Une tragédie nationale
Le procès des massacres du 28 septembre aurait pu être une lueur dans les ténèbres de l’histoire guinéenne. Mais il s’est transformé en un triste symbole d’échec. L’État, dans sa complaisance, a abandonné les victimes pour se livrer à un jeu d’ombres, tandis que les juges se sont emparés des richesses publiques, ne laissant que des miettes aux oubliés.

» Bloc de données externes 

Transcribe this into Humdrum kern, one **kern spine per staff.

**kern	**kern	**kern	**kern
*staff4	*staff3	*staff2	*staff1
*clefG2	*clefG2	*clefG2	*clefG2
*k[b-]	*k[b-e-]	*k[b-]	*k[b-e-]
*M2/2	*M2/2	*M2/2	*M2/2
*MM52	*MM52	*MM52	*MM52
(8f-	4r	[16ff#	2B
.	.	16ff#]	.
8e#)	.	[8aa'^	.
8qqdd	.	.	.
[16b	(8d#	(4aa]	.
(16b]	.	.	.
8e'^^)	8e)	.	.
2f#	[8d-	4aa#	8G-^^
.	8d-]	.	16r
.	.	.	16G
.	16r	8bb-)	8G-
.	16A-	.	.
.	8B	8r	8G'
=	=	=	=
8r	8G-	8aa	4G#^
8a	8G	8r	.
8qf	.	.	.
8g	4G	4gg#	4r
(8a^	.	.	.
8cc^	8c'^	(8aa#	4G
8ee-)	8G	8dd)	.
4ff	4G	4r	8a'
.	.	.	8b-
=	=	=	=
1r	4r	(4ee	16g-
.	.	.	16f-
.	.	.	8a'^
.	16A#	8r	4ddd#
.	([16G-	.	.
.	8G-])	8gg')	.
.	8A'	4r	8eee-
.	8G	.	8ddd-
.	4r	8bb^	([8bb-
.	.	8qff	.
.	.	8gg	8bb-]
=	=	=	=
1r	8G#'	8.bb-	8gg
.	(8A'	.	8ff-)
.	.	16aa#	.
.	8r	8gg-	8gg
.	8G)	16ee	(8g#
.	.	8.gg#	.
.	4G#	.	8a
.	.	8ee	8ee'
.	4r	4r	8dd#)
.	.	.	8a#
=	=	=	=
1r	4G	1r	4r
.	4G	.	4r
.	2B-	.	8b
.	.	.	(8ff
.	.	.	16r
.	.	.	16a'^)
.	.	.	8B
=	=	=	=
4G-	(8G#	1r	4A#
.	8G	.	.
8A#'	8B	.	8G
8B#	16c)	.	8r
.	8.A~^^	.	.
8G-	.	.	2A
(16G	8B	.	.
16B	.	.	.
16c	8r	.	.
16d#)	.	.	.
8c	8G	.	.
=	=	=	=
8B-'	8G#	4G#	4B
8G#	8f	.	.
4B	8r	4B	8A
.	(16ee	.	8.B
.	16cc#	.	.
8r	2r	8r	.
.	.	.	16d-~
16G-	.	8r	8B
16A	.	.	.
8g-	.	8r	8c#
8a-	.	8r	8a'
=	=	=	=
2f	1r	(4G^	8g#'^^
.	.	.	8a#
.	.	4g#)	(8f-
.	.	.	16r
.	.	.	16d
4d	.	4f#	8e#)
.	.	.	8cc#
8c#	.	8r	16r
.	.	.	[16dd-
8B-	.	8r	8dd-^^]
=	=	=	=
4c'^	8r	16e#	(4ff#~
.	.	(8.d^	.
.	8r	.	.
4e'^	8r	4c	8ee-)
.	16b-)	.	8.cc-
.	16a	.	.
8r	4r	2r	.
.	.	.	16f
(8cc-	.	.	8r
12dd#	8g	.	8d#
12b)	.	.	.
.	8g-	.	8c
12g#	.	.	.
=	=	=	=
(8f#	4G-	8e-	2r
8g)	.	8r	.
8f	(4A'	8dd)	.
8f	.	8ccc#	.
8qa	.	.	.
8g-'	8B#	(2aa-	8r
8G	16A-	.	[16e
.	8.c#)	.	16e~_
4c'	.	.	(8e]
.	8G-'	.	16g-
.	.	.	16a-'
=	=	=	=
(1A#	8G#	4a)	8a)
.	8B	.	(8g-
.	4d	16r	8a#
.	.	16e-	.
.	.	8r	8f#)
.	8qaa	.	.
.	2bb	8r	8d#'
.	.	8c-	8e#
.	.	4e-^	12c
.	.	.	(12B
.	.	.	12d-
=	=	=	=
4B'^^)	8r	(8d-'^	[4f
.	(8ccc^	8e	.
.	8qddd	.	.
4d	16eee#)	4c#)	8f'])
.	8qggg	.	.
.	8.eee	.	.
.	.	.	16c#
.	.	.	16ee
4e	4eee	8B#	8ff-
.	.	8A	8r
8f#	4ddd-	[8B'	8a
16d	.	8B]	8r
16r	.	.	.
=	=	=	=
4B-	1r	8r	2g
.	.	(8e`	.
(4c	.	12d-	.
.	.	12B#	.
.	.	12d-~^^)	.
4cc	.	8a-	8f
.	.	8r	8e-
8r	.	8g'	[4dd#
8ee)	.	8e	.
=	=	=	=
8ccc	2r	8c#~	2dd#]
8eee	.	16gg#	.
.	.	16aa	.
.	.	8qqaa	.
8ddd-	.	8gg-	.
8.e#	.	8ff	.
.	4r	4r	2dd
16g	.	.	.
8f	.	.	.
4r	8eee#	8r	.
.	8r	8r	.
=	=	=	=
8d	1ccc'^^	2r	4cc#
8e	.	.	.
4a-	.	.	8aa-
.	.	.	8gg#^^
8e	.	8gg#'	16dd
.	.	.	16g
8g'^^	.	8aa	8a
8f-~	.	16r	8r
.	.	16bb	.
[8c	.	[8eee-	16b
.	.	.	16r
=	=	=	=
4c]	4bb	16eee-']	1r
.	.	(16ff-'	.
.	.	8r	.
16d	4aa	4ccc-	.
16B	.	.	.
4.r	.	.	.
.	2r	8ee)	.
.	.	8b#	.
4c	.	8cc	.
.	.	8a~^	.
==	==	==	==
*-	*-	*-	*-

Ce n’est pas seulement la mémoire des martyrs de 2009 qui est trahie ; c’est celle de toute une nation, qui aspire depuis des décennies à une justice réelle, capable de réconcilier et de réparer. Tant que les puissants se contenteront de poser pour l’histoire, tandis que les humbles souffrent en silence, la Guinée restera enfermée dans un cycle de mensonges et de renoncements.
Le glas d’un espoir trahi
Il ne suffit pas de tenir des procès ; encore faut-il qu’ils soient porteurs de vérité et de réparation. La justice, quand elle devient spectacle, n’est plus que l’ombre d’elle-même. Si la junte et ses juges ne se lèvent pas pour assumer pleinement leurs responsabilités, le procès des massacres du 28 septembre 2009 restera dans les annales comme un naufrage moral et institutionnel, un moment où l’État, face à son propre reflet, a choisi de détourner les yeux.
Pour une nation qui aspire à se réconcilier avec elle-même, ce procès aurait pu être un phare. Il n’aura été qu’un leurre, un mirage dans le désert aride d’une justice corrompue.